Isso implica dizer que o interessado/produtor, deverá, através de assessoria especializada, analisar bem se, de fato, há justificativas para a revisão contratual, sendo que o aumento do preço, por si só, em nada autoriza a modificação do contrato.

Além disso, não custa lembrar que uma eventual improcedência da ação lhe trará mais custos, como, por exemplo, despesas processuais, honorários, além das consequências materiais do descumprimento contratual (multa, cláusula washout e etc.), sendo que o produtor/vendedor também poderá ficar com uma relação estremecida junto ao vendedor, diante da quebra do contrato.

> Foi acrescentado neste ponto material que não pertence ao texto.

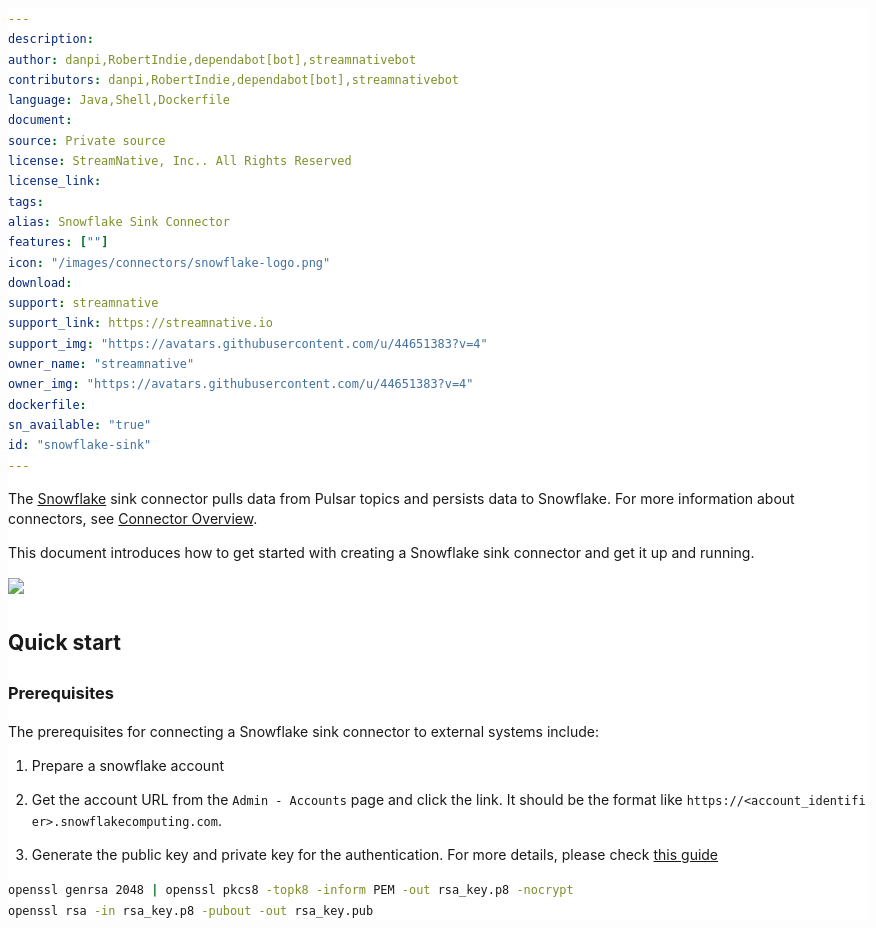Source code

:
 ```yaml
---
description: 
author: danpi,RobertIndie,dependabot[bot],streamnativebot
contributors: danpi,RobertIndie,dependabot[bot],streamnativebot
language: Java,Shell,Dockerfile
document:
source: Private source
license: StreamNative, Inc.. All Rights Reserved
license_link: 
tags: 
alias: Snowflake Sink Connector
features: [""]
icon: "/images/connectors/snowflake-logo.png"
download: 
support: streamnative
support_link: https://streamnative.io
support_img: "https://avatars.githubusercontent.com/u/44651383?v=4"
owner_name: "streamnative"
owner_img: "https://avatars.githubusercontent.com/u/44651383?v=4"
dockerfile: 
sn_available: "true"
id: "snowflake-sink"
---
```



The [Snowflake](https://www.snowflake.com/) sink connector pulls data from Pulsar topics and persists data to Snowflake. For more information about connectors, see [Connector Overview](https://docs.streamnative.io/docs/connector-overview).

This document introduces how to get started with creating a Snowflake sink connector and get it up and running.

![](images/snowflake-sink.png)

## Quick start

### Prerequisites

The prerequisites for connecting a Snowflake sink connector to external systems include:

1. Prepare a snowflake account
2. Get the account URL from the `Admin - Accounts` page and click the link. It should be the format like `https://<account_identifier>.snowflakecomputing.com`.

3. Generate the public key and private key for the authentication. For more details, please check [this guide](https://docs.snowflake.com/en/user-guide/key-pair-auth#step-1-generate-the-private-key)

```sh
openssl genrsa 2048 | openssl pkcs8 -topk8 -inform PEM -out rsa_key.p8 -nocrypt
openssl rsa -in rsa_key.p8 -pubout -out rsa_key.pub
```
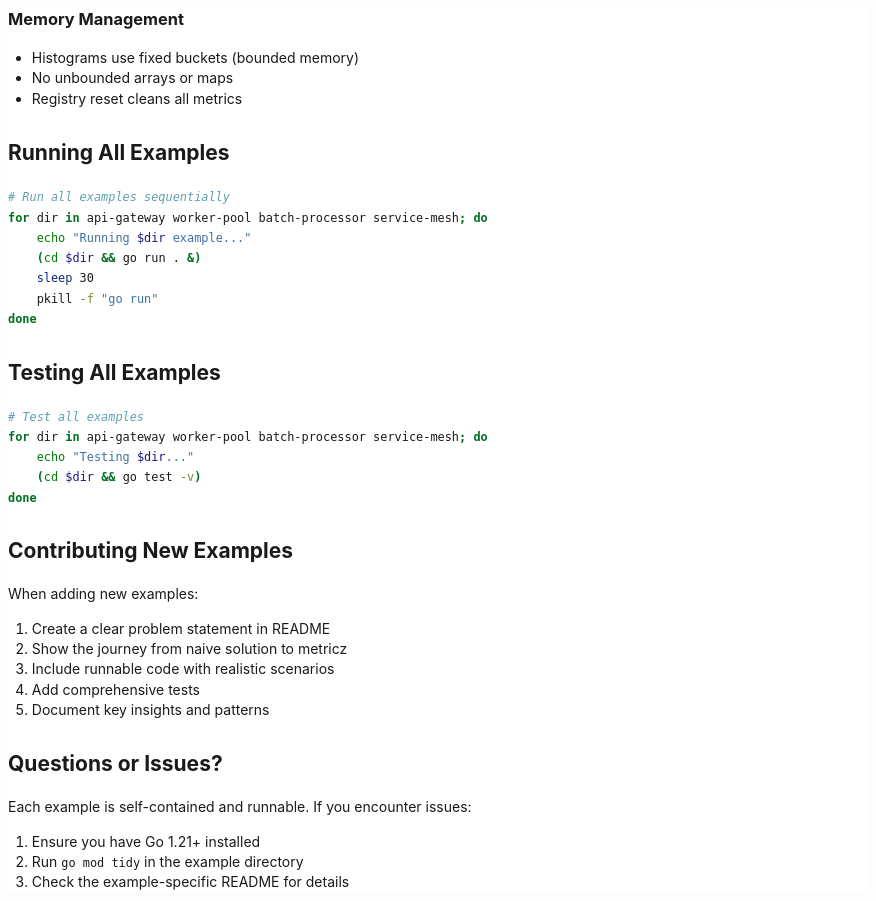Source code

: ### Memory Management
- Histograms use fixed buckets (bounded memory)
- No unbounded arrays or maps
- Registry reset cleans all metrics

## Running All Examples

```bash
# Run all examples sequentially
for dir in api-gateway worker-pool batch-processor service-mesh; do
    echo "Running $dir example..."
    (cd $dir && go run . &)
    sleep 30
    pkill -f "go run"
done
```

## Testing All Examples

```bash
# Test all examples
for dir in api-gateway worker-pool batch-processor service-mesh; do
    echo "Testing $dir..."
    (cd $dir && go test -v)
done
```

## Contributing New Examples

When adding new examples:
1. Create a clear problem statement in README
2. Show the journey from naive solution to metricz
3. Include runnable code with realistic scenarios
4. Add comprehensive tests
5. Document key insights and patterns

## Questions or Issues?

Each example is self-contained and runnable. If you encounter issues:
1. Ensure you have Go 1.21+ installed
2. Run `go mod tidy` in the example directory
3. Check the example-specific README for details
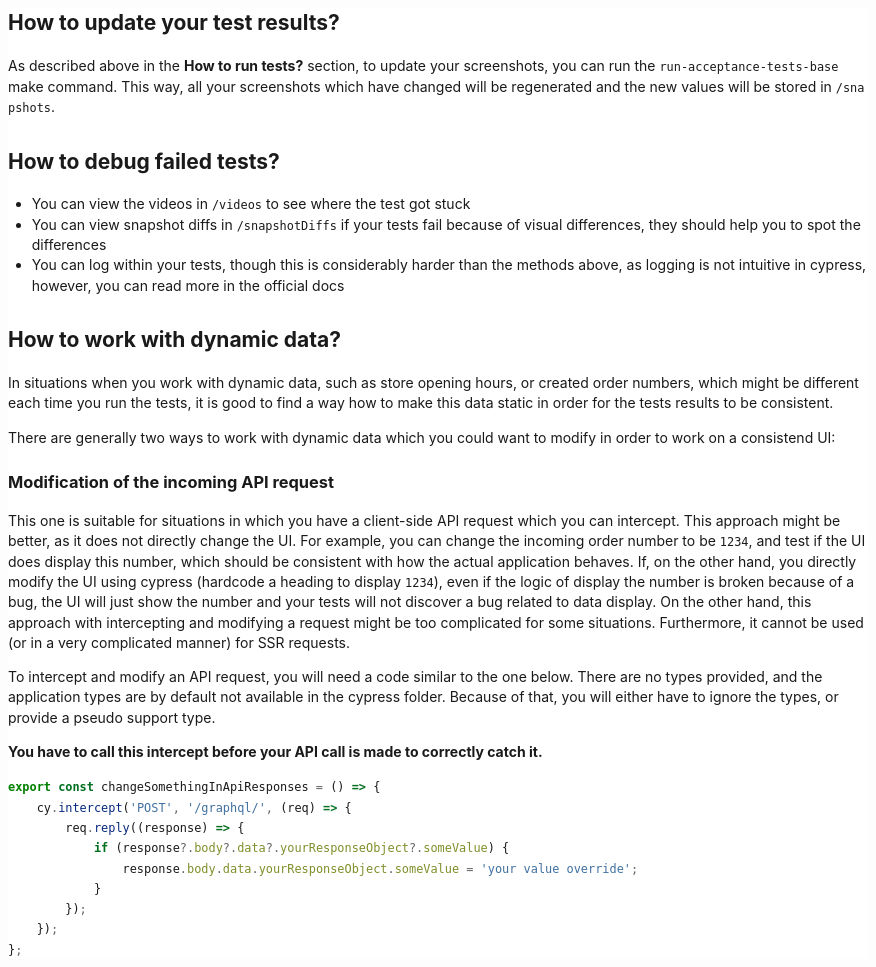 ## How to update your test results?

As described above in the **How to run tests?** section, to update your screenshots, you can run the `run-acceptance-tests-base` make command. This way, all your screenshots which have changed will be regenerated and the new values will be stored in `/snapshots`.

## How to debug failed tests?

-   You can view the videos in `/videos` to see where the test got stuck
-   You can view snapshot diffs in `/snapshotDiffs` if your tests fail because of visual differences, they should help you to spot the differences
-   You can log within your tests, though this is considerably harder than the methods above, as logging is not intuitive in cypress, however, you can read more in the official docs

## How to work with dynamic data?

In situations when you work with dynamic data, such as store opening hours, or created order numbers, which might be different each time you run the tests, it is good to find a way how to make this data static in order for the tests results to be consistent.

There are generally two ways to work with dynamic data which you could want to modify in order to work on a consistend UI:

### Modification of the incoming API request

This one is suitable for situations in which you have a client-side API request which you can intercept. This approach might be better, as it does not directly change the UI. For example, you can change the incoming order number to be `1234`, and test if the UI does display this number, which should be consistent with how the actual application behaves. If, on the other hand, you directly modify the UI using cypress (hardcode a heading to display `1234`), even if the logic of display the number is broken because of a bug, the UI will just show the number and your tests will not discover a bug related to data display. On the other hand, this approach with intercepting and modifying a request might be too complicated for some situations. Furthermore, it cannot be used (or in a very complicated manner) for SSR requests.

To intercept and modify an API request, you will need a code similar to the one below. There are no types provided, and the application types are by default not available in the cypress folder. Because of that, you will either have to ignore the types, or provide a pseudo support type.

**You have to call this intercept before your API call is made to correctly catch it.**

```ts
export const changeSomethingInApiResponses = () => {
    cy.intercept('POST', '/graphql/', (req) => {
        req.reply((response) => {
            if (response?.body?.data?.yourResponseObject?.someValue) {
                response.body.data.yourResponseObject.someValue = 'your value override';
            }
        });
    });
};
```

Portanto, todos estes fatos devem ser ponderados pelo interessado e, numa eventual impossibilidade de entrega dos grãos, o melhor caminho sempre é a tentativa de resolução amigável.

_________

1- Processo n° 5001941-87, em trâmite perante a 1ª Vara Cível da Comarca de Curitibanos/SC.

2- Art. 478. Nos contratos de execução continuada ou diferida, se a prestação de uma das partes se tornar excessivamente onerosa, com extrema vantagem para a outra, em virtude de acontecimentos extraordinários e imprevisíveis, poderá o devedor pedir a resolução do contrato. Os efeitos da sentença que a decretar retroagirão à data da citação.

3- VENOSA, Silvio de Salvo em Código Civil Interpretado, 4 ed., São Paulo: Atlas, 2019, pág. 1111

4- IFAG – Instituto para o Fortalecimento da Agropecuária de Goiás. Cotação Soja Balcão (sc). Disponível em aqui. em: no dia 04/03/2021.

5- AZEVEDO, Álvaro Villaça em Teoria Geral dos Contrato, 4. ed, São Paulo: Saraiva Educação, 2019, pág. 44.

6- AgInt nos EDcl no AREsp 784.056-SP, Terceira Turma do STJ, Rel. Min. MARCO AURÉLIO BELLIZZE, DJe 22.09.2016)

7- VENOSA, Silvio de Salvo em Código Civil Interpretado, 4 ed., São Paulo: Atlas, 2019, pág. 1108 e 1115.

Leonardo Scopel Macchione de Paula
Advogado Tributarista. Professor de Direito Contratual.